Strong Exponential Time Hypothesis states that general SAT, where clauses are not limited in length, can't be solved in time $o(2^n)$. It's proven that DPLL algorithm requires $\Omega(2^n)$ time in the worst case.
CDCL algorithms, however, use more sophisticated approaches to SAT solving, primarily by using partial assignments and skipping the ones that obviously lead to unsatisfiability, such as setting all variables in a particular clause to make the clause equal to $0$.
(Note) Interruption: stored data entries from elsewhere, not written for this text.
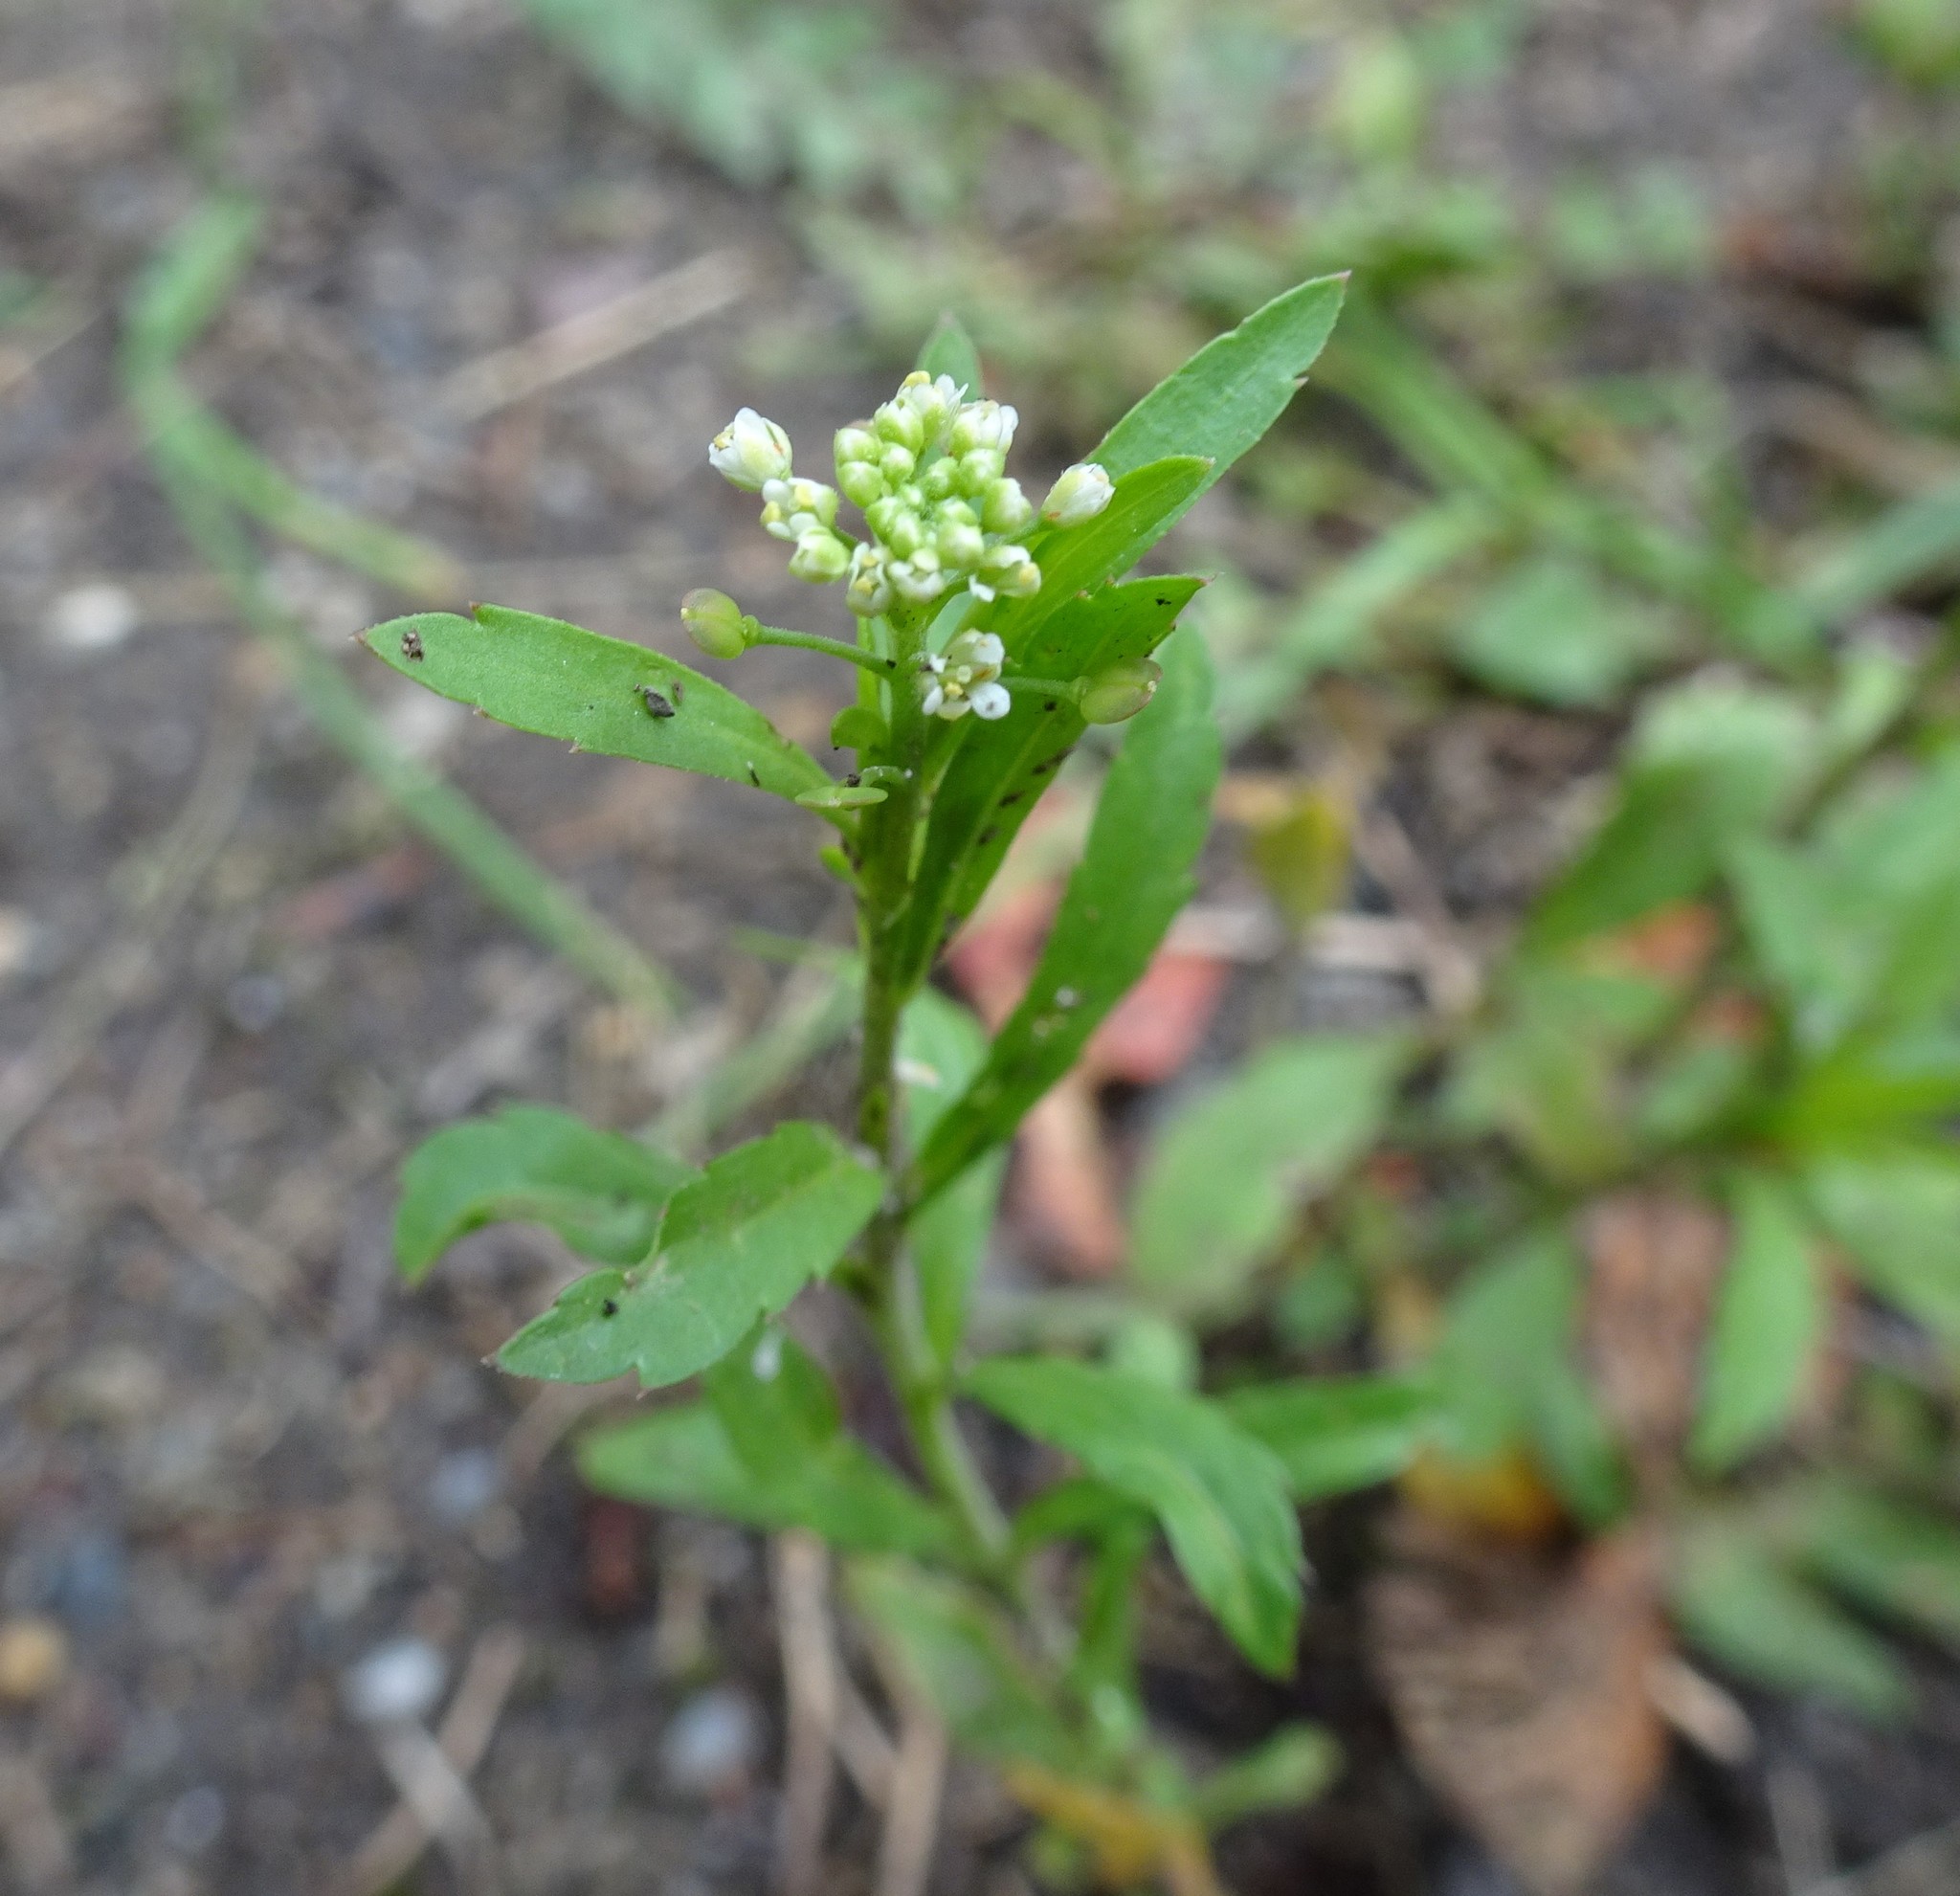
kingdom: Plantae
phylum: Tracheophyta
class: Magnoliopsida
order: Brassicales
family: Brassicaceae
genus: Lepidium
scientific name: Lepidium virginicum
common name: Least pepperwort
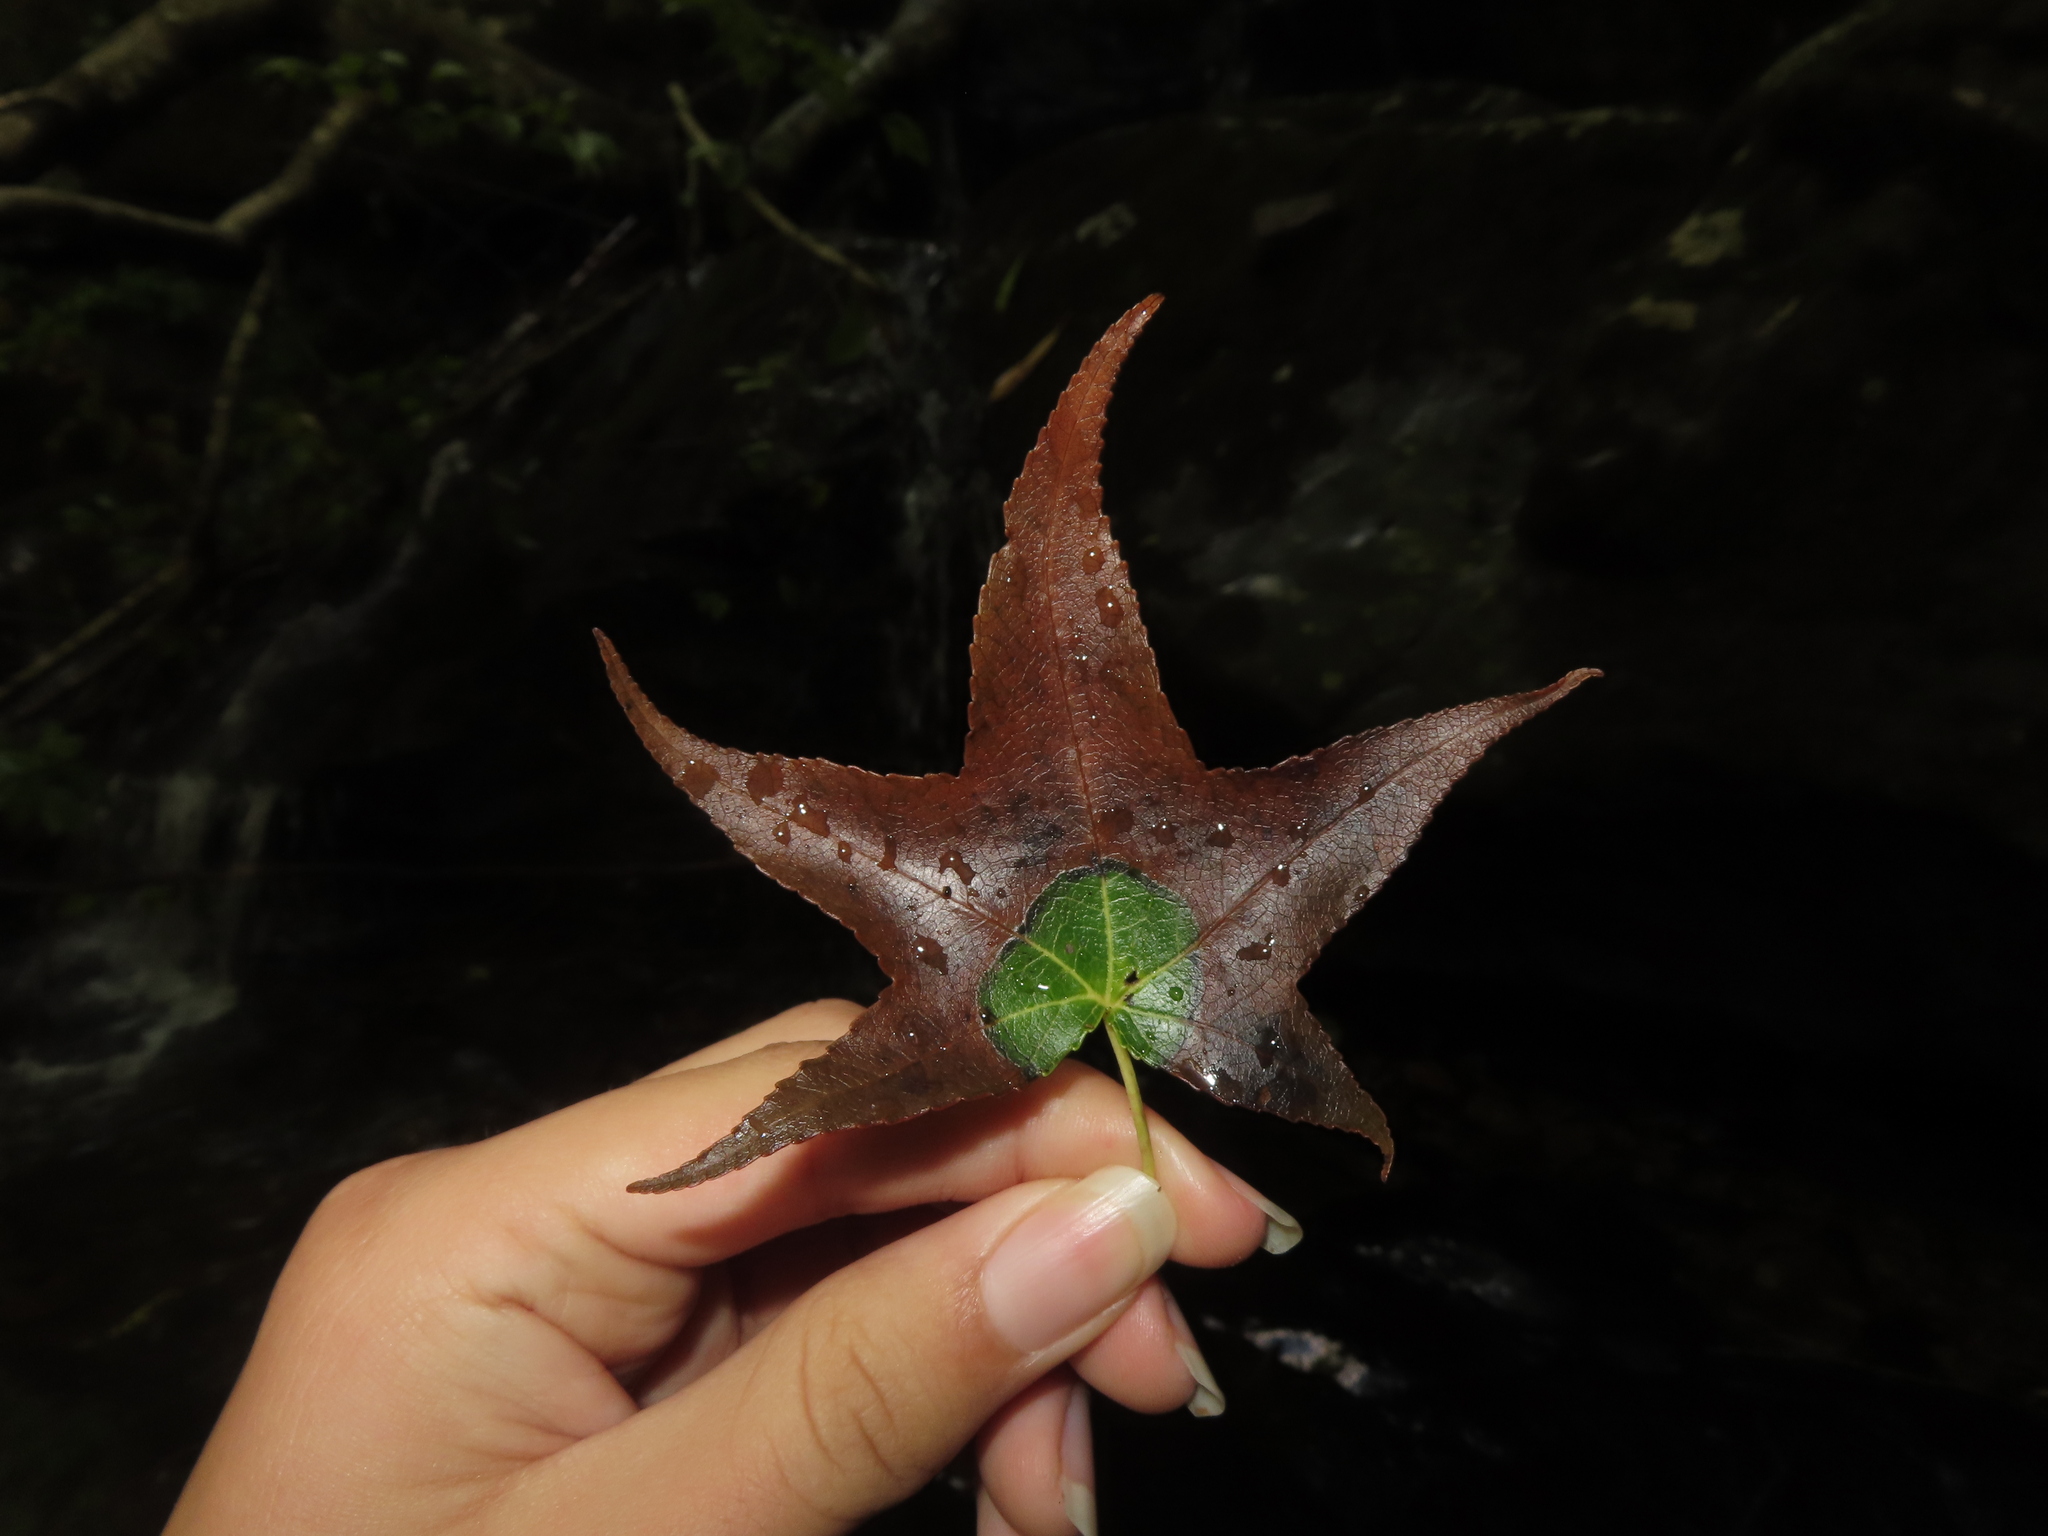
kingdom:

This means that on a $k$-clause the algorithm will only try $2^k-1$ out of $2^k$ partial assignments, and given that hard formulas have $\Omega(n)$ clauses*, there will be $\Omega(n)$ clauses of length $\le k$ for some $k<\log n$. Which implies that a fraction of $\Omega\Big(\big(\frac{2^k-1}{2^k}\big)^{\Omega(n)}\Big)$ of all assignments will be skipped. Potentially even more because every meaningful partial assignment shortens some clauses, except when all clauses evaluate to $1$ without assigning remaining variables.
Does that not violate SETH? And in general are there known worst case lower bounds for CDCL? Such algorithms as WalkSAT and PPSZ are known to not violate it.
*Complexity classes are defined on input sizes and SETH is defined using complexity classes.